About this task: Please list every scheduling algorithm that the thesis abstract below says was analyzed with the proposed framework.

Text shown:
|---|
Please use this identifier to cite or link to this item: http://hdl.handle.net/1946/28907
With high demand of computation power the popularity of clusters of computers has risen throughout the years. Clusters are reactive systems where, using some resource management system, the resources of the cluster are allocated to user submitted jobs. Model checking has proven to be an effective way for analysing reactive systems. This thesis aims to analyse the performance of deCODE Genetics’s cluster using UPPAAL , a model checking tool, and to create a framework to compare the efficiency of different scheduling algorithms on differently sized clusters using SLURM as their resource management system. The framework is parameterized so other scheduling algorithms and cluster sizes can be added as well as changing the setting of SLURM. Although others have created such frameworks for analysing schedulability, they do not provide sufficient control for parameters concerning to the resource management systems. The framework presented in this thesis offers a more
specialized solution for analysing clusters using SLURM as their resource management system.
Five scheduling algorithms are analysed using the framework proposed in the thesis; they are First-Come-First-Served (FCFS), Shortest-Job-First (SJF), Round-Robin (RR), Shortest-Remaining-Time-First (SRTF) and the SLURM Backfilling algorithm. The scheduling algorithms were modelled and verified using synthetic analysis in UPPAAL.
After verifying the behaviour of the models, dynamic spawning of jobs was added to the models, where resource requirement and job duration were set using data collected from former jobs in deCODE’s cluster. Two analyses were then performed using these models. The first analysis compared the different algorithms, with focus on resource utilization, throughput and waiting time, on three different sizes of clusters under three different job loads. The results of the analysis confirm the effectiveness of SLURM’s backfilling algorithm. In the second analysis a job trace was collected from deCODE’s SLURM database and compared to the same job trace run in the models. The results of the second analysis show that certain abstractions made to the models do not conform with the behaviour of SLURM. These abstractions were concerned with the time SLURM uses to perform scheduling attempts and other computations and must be added in future work.
|---|
Dataset content:
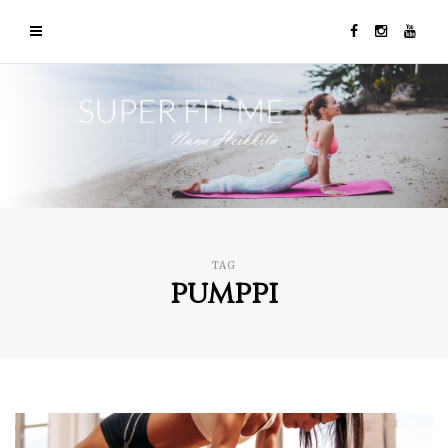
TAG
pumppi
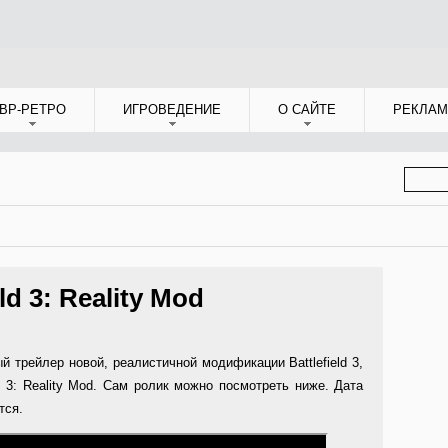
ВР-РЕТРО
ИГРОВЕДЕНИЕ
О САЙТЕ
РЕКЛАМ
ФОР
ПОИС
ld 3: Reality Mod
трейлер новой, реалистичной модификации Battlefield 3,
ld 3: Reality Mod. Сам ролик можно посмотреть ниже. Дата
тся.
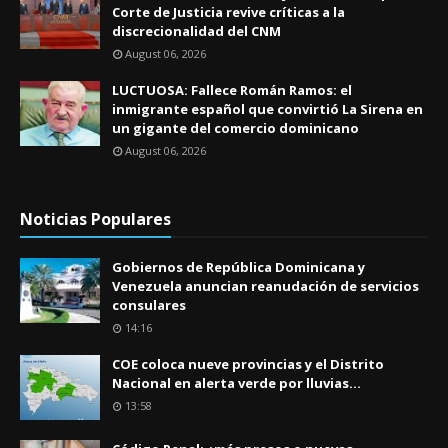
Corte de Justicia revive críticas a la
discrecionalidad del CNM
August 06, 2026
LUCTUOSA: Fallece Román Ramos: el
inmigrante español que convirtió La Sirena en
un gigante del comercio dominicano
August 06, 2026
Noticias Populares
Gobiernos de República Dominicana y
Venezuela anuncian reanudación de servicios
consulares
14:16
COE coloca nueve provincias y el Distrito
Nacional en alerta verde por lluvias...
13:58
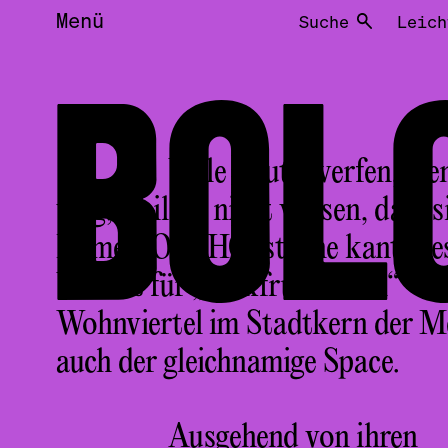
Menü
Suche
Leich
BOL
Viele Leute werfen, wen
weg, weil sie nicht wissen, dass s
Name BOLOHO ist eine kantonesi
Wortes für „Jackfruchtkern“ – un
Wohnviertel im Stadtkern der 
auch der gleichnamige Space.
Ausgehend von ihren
|---|
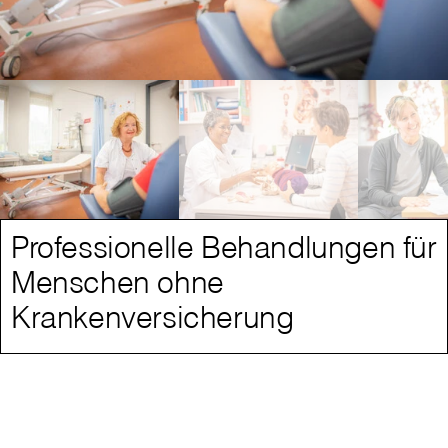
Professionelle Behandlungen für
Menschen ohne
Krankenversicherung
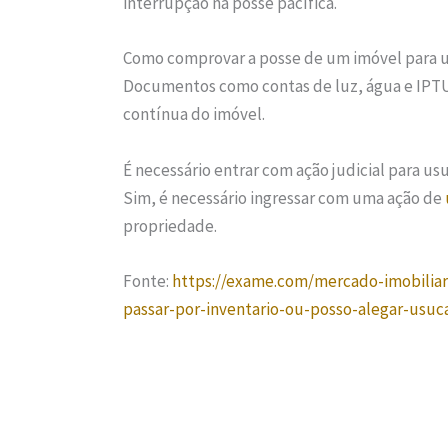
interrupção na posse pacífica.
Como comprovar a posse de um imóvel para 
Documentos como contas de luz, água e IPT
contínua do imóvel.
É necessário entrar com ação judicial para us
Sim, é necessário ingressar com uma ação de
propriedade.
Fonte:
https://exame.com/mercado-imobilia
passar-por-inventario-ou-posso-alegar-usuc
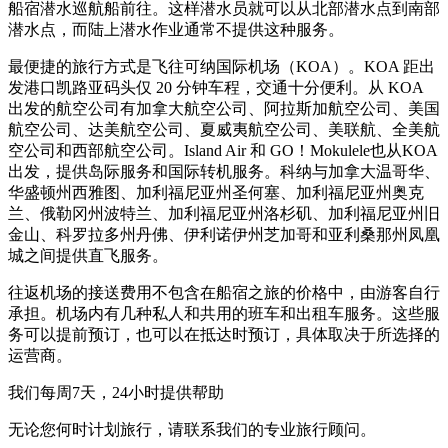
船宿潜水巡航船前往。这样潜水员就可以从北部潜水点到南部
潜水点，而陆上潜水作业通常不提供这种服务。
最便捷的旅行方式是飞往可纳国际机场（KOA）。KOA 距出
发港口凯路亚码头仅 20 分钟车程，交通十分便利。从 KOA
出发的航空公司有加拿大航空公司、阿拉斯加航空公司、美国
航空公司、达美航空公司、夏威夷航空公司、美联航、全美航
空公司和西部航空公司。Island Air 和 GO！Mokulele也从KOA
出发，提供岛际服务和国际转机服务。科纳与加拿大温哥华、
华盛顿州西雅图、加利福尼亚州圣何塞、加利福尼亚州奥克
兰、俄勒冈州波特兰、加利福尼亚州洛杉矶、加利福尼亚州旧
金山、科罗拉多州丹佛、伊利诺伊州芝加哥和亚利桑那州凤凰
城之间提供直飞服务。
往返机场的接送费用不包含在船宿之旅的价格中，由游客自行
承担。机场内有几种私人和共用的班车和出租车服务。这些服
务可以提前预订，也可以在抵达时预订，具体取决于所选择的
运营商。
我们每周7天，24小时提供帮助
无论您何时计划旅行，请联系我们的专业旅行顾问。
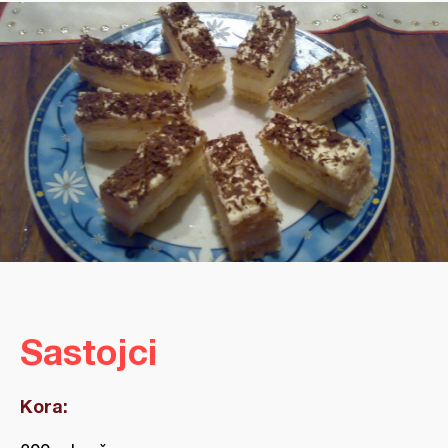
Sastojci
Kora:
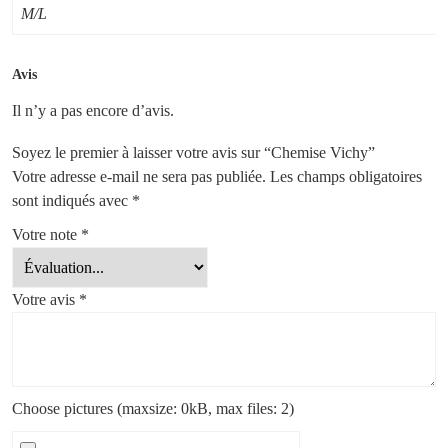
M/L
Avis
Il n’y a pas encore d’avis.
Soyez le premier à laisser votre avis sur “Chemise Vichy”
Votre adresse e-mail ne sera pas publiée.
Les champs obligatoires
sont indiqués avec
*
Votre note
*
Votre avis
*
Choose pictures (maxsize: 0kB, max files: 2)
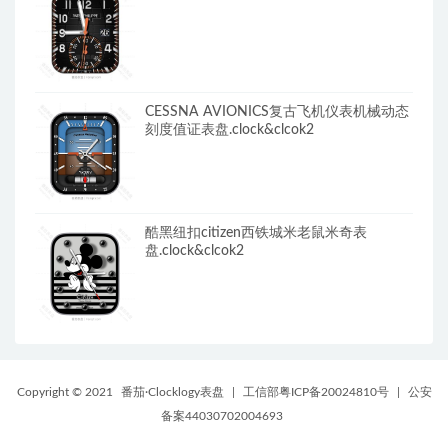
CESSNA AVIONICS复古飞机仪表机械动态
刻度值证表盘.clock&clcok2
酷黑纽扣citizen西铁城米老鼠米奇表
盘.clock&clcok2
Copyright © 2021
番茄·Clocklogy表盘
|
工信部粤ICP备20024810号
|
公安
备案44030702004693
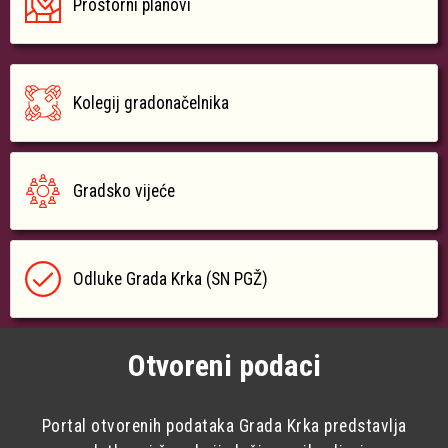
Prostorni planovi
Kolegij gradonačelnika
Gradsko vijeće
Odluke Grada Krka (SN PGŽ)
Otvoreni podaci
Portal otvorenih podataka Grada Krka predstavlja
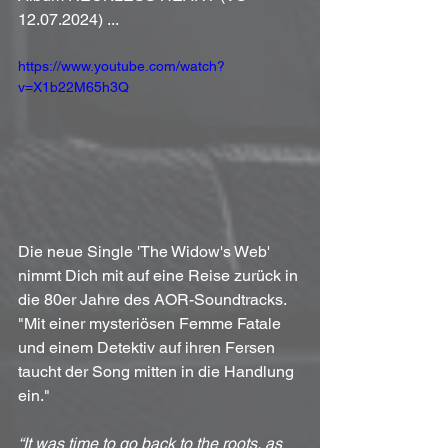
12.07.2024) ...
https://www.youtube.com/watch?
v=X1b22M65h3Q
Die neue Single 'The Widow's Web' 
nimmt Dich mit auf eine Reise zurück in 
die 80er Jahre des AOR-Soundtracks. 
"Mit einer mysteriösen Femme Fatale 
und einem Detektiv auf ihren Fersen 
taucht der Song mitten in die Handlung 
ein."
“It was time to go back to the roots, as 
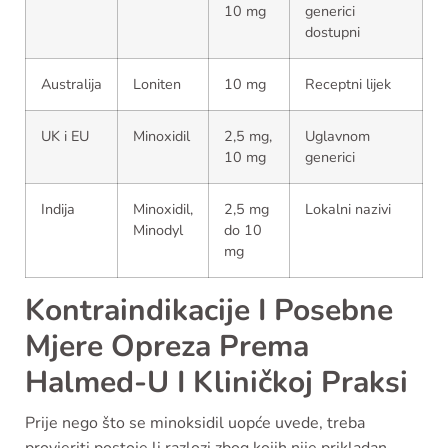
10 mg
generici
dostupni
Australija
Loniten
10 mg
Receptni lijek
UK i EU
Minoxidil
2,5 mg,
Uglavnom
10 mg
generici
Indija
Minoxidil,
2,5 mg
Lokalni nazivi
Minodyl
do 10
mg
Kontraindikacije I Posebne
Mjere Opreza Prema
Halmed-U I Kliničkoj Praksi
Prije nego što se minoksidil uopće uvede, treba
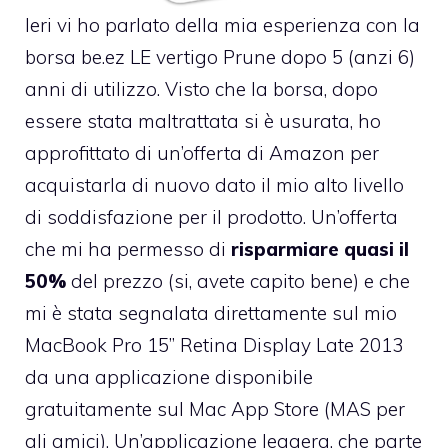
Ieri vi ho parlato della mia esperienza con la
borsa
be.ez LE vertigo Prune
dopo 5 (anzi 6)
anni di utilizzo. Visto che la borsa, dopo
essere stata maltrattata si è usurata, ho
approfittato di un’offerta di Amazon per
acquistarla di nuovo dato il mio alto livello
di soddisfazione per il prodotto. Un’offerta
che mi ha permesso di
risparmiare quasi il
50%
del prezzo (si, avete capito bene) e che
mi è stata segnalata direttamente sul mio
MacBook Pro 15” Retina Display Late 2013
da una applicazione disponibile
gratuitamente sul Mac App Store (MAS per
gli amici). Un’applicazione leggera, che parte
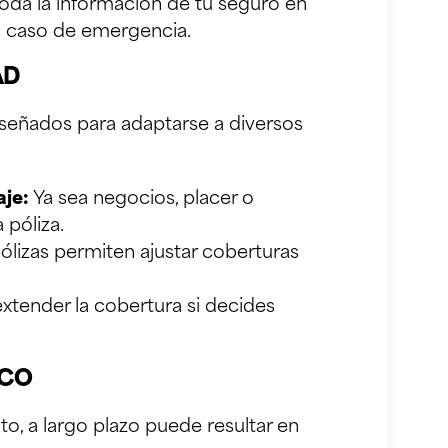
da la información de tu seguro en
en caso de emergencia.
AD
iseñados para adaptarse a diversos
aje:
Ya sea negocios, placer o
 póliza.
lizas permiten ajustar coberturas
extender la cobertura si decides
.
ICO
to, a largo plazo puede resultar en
|---|
Reply: First-Come-First-Served (FCFS), Shortest-Job-First (SJF), Round-Robin (RR), Shortest-Remaining-Time-First (SRTF), and the SLURM Backfilling algorithm.